> _Text passage_:
— START —
- Bano Location in Jharkhand, India Bano Bano (India)
- Coordinates: 22°39′10″N 84°55′18″E﻿ / ﻿22.6528°N 84.9218°E
- Country: India
- State: Jharkhand
- District: Simdega

Government
- • Type: Federal democracy

Population (2011)
- • Total: 5,072

Languages *
- • Official: Hindi, Urdu
- Time zone: UTC+5:30 (IST)
- PIN: 835201
- Telephone/ STD code: 06525
- Vehicle registration: JH 20
- Literacy: 76.63%
- Lok Sabha constituency: Khunti
- Vidhan Sabha constituency: Kolebira
- Website: simdega.nic.in

= Bano, Simdega =

Bano is a village in the Bano CD block in the Simdega subdivision of the Simdega district in the Indian state of Jharkhand.

==Geography==

===Location===
Bano is located at

===Area overview===
In the area presented in the map alongside, "the landscape is formed of hills and undulating plateau" in the south-western part of the Chota Nagpur Plateau. About 32% of the district is covered with forests (mark the shaded portions in the map.) It is an overwhelmingly rural area with 92.83% of the population living in the rural areas. A major portion of the rural population depends on rain-fed agriculture (average annual rainfall: 1,100-1,200 mm) for a living.
— END —
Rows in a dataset
— START —
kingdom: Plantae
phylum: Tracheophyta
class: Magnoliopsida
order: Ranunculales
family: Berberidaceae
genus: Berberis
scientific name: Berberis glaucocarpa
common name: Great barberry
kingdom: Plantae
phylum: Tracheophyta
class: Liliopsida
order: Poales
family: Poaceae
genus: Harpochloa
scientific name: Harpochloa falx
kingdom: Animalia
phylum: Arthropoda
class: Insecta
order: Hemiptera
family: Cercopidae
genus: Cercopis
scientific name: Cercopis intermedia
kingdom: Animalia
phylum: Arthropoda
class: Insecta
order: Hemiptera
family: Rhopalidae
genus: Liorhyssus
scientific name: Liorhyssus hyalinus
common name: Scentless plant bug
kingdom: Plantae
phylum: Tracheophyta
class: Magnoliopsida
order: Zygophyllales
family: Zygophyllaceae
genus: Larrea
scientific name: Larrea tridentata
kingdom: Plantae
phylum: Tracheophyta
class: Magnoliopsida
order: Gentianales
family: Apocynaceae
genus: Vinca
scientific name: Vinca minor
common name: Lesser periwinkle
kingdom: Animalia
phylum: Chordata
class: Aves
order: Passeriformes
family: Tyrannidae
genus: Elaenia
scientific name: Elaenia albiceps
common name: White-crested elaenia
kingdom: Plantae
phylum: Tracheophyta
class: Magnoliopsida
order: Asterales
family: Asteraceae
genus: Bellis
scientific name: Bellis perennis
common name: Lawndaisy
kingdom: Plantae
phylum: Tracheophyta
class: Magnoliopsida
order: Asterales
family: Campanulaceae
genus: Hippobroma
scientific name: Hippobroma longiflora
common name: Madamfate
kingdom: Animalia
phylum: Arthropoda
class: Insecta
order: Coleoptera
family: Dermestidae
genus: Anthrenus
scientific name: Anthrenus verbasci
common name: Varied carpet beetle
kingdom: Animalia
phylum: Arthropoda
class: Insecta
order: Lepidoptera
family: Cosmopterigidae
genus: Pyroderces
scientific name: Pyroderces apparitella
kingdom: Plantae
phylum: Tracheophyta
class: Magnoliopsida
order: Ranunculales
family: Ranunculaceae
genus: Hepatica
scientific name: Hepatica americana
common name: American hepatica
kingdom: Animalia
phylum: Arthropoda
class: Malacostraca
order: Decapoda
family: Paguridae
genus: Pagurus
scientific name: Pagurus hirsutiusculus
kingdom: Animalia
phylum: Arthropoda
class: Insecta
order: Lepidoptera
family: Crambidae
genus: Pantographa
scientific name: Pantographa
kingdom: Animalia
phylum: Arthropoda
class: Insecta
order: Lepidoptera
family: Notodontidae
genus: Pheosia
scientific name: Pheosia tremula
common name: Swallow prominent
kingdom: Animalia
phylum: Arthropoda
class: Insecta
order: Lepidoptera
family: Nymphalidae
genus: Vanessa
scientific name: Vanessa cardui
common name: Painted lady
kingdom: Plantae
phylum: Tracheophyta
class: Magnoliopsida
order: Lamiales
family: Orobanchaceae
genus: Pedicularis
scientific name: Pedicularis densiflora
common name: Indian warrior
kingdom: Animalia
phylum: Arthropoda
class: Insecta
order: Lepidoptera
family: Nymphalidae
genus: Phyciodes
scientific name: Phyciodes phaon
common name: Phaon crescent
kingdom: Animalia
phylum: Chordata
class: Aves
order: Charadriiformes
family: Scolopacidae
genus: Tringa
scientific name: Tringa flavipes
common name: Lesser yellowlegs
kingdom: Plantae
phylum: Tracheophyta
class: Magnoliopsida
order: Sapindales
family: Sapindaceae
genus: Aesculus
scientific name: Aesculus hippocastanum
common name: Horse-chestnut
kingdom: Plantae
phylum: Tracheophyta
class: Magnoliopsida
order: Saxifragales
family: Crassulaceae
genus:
— END —
> _Task list_:
1 – Condense the paragraph of the article on Bano that begins "In the area presented in the map alongside" into a short bulleted list that keeps its main facts.
2 – Carry the article on Bano forward from its last sentence, writing the next part in the same encyclopedic style.
The rows have no role in any of the tasks.

> _Responses in order_:
1 –
- Terrain: hills and undulating plateau in the south-western part of the Chota Nagpur Plateau
- Forest cover: about 32% of the district
- Population: overwhelmingly rural, with 92.83% living in rural areas
- Livelihood: most of the rural population depends on rain-fed agriculture, with average annual rainfall of 1,100–1,200 mm

2 –
Note: The map alongside presents some of the notable locations in the district. All places marked in the map are linked in the larger full screen map.

==Civic administration==
There is a police station at Bano.

The headquarters of Bano CD block are located at Bano village.

==Demographics==
According to the 2011 Census of India, Bano had a total population of 5,072, of which 2,493 (49%) were males and 2,579 (51%) were females. Population in the age range 0–6 years was 738. The total number of literate persons in Bano was 3,321 (76.63% of the population over 6 years.

(*For language details see Bano block#Language and religion)

==Transport==
Bano railway station is on the Hatia-Rourkela line.

==Education==
S.S. High School Bano is a Hindi-medium coeducational institution established in 1949. It has facilities for teaching in class VI to class XII. The school has a playground and a library with 309 books.

Kasturba Gandhi Balika Vidyalaya is a Hindi-medium girls only institution established in 2007. It has facilities for teaching in class VI to class XII. The school has a playground and a library with 405 books and has 6 computers for teaching and learning purposes.

Project Girls High School Bano is a Hindi-medium girls only institution established in 1984. It has facilities for teaching in class VI to class X. The school has a playground and a library with 1,353 books.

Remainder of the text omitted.